The Canes feel like they have a shot to land the local star. His teammate, Leeward Brown, is committed, and Cole said Miami is the clear-cut No. 2.
S-E-C, S-E-C, S-E-C
In case you missed it, ESPN launched the much-hyped SEC Network. Is there a coincidence the network made its debut during the inaugural College Football Playoff format? I think not.
Now coaches can sell the network to recruits and their families. Although it's not like the conference needs another recruiting tool. 247Sports has six SEC schools in its top 10 recruiting rankings.
However, there are two schools struggling with recruiting heading into the fall. Ole Miss and Vanderbilt currently sit behind Arkansas State and FAU in the Rivals Team Rankings.
I caught up with Rivals.com Southeast Recruiting Analyst Woody Wommack to get his take on the situation at each school.
"We've seen Ole Miss land some big name guys recently with the 2013 consensus No. 1 player in Robert Nkemdiche, along with stud wideout Laquon Treadwell. However, people shouldn't hit the panic button just yet. They are still in the mix with some big-name guys.
"New 5-star offensive lineman Drew Richmond was just down there on campus. Richmond is high on Ole Miss. The Rebels are in good shape with 4-star guard Javon Patterson. Although they missed on defensive end Natrez Patrick out of Atlanta, they still have some quality guys committed like running back Eric Swinney and defensive back Ugo Amadi."
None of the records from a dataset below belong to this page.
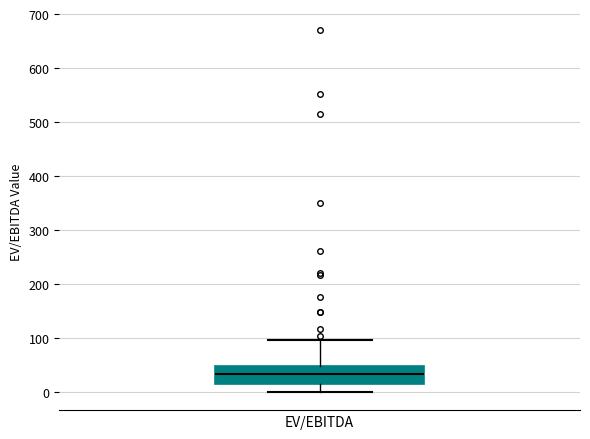

Transcribe this box plot: give where the median line is, the range the box spans, and where the two whiskers end, as read against the y-axis. The values are not printed on the chart, so give them approximately, as read against the axis.

median 30, box 10 to 50, whiskers 0 to 100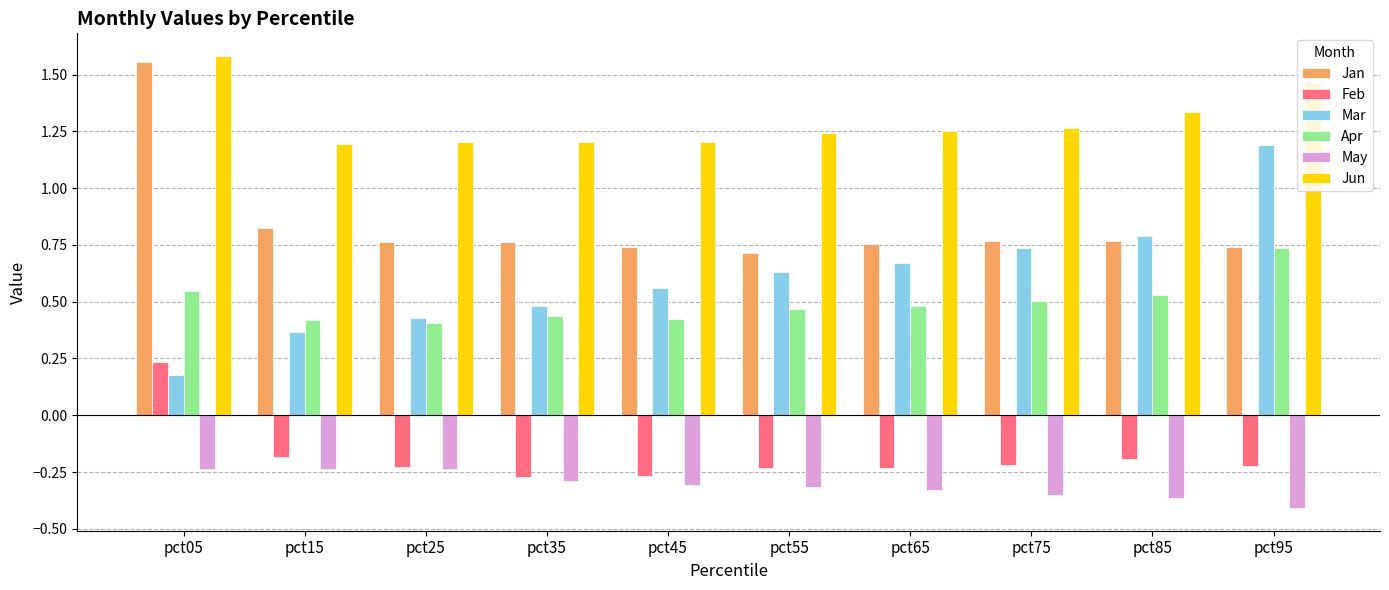

What is the sum of all Mar values?

6.0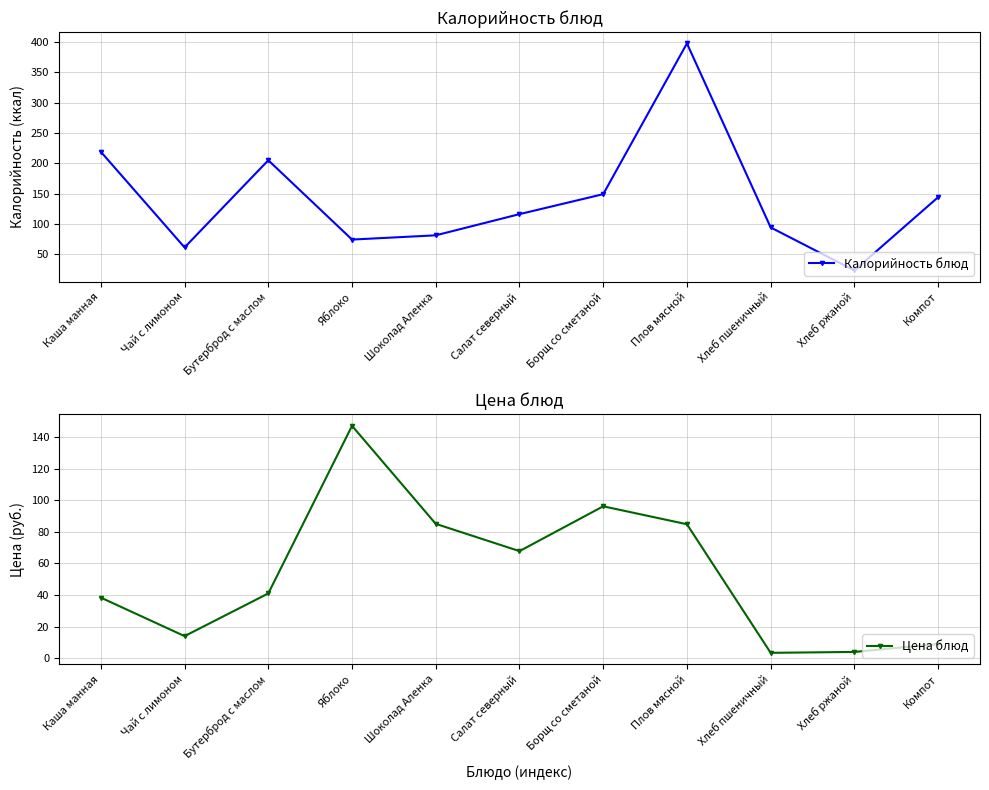

What is the difference between the second highest and second lowest values in the Калорийность блюд series?

158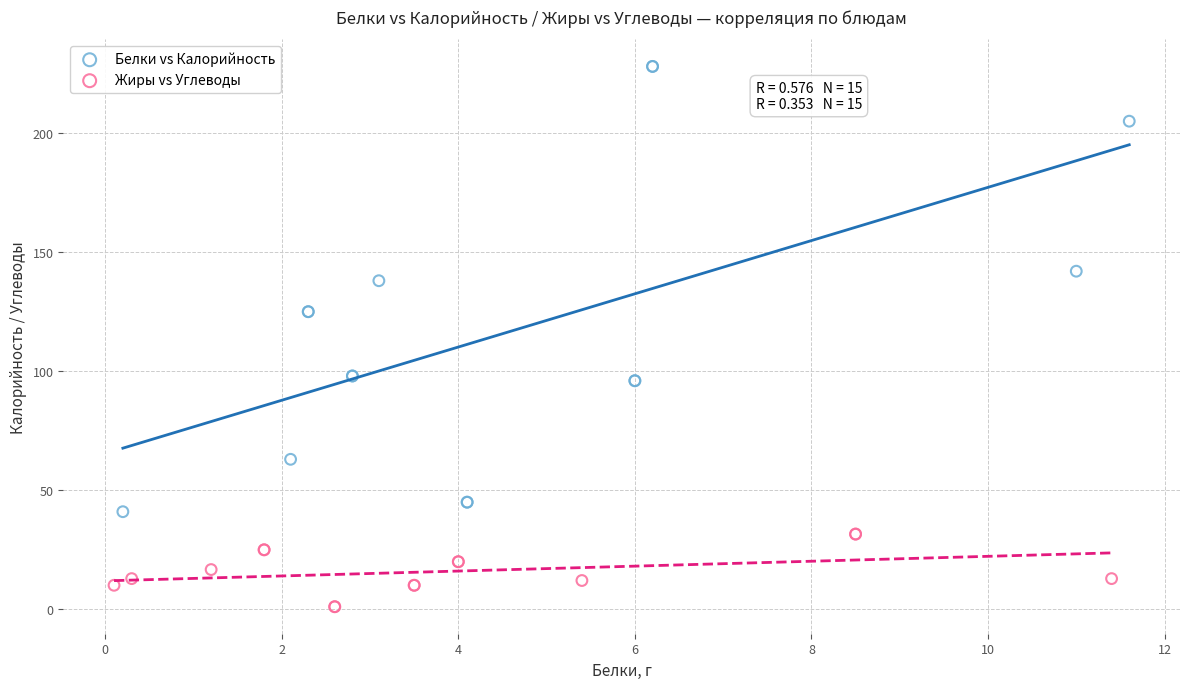

Which series has the largest Y range (max minus min)?

Белки vs Калорийность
In Vanderbilt's case, it enters the season with a new staff that salvaged the 2014 class after James Franklin left Nashville to take over at Penn State. Some recruits may wait to see the results on the field before considering the Commodores.
"They have a staff without a lot of ties in the Southeast. It appears they trying to recruit like the Stanford of the South, going nationwide. That makes it harder to go against SEC schools if they miss on those guys and have to make a late push. Plus, they aren't offering underclassmen early, and that puts them behind the eight ball. By the time they offer a kid, he may have five SEC offers by then.
"Head coach Derek Mason is taking a different approach, and it remains to be seen if it will work in the SEC. One thing I've noticed is they don't seem to have that Atlanta connection like they used to under Franklin. If you look up and down SEC rosters, you see a number of players being plucked from the Atlanta area. This year they don't have that."
The 'Dores still have a pair of 4-stars committed in defensive back Donovan Sheffield and linebacker Josh Smith, but it's clear they need to add more depth in this cycle if they want to continue the success of the previous regime.
Kynon Codrington is a national recruiting analyst formerly of ESPN and Rivals.com. Unless otherwise noted, all quotes obtained firsthand and all recruiting ratings courtesy of 247Sports.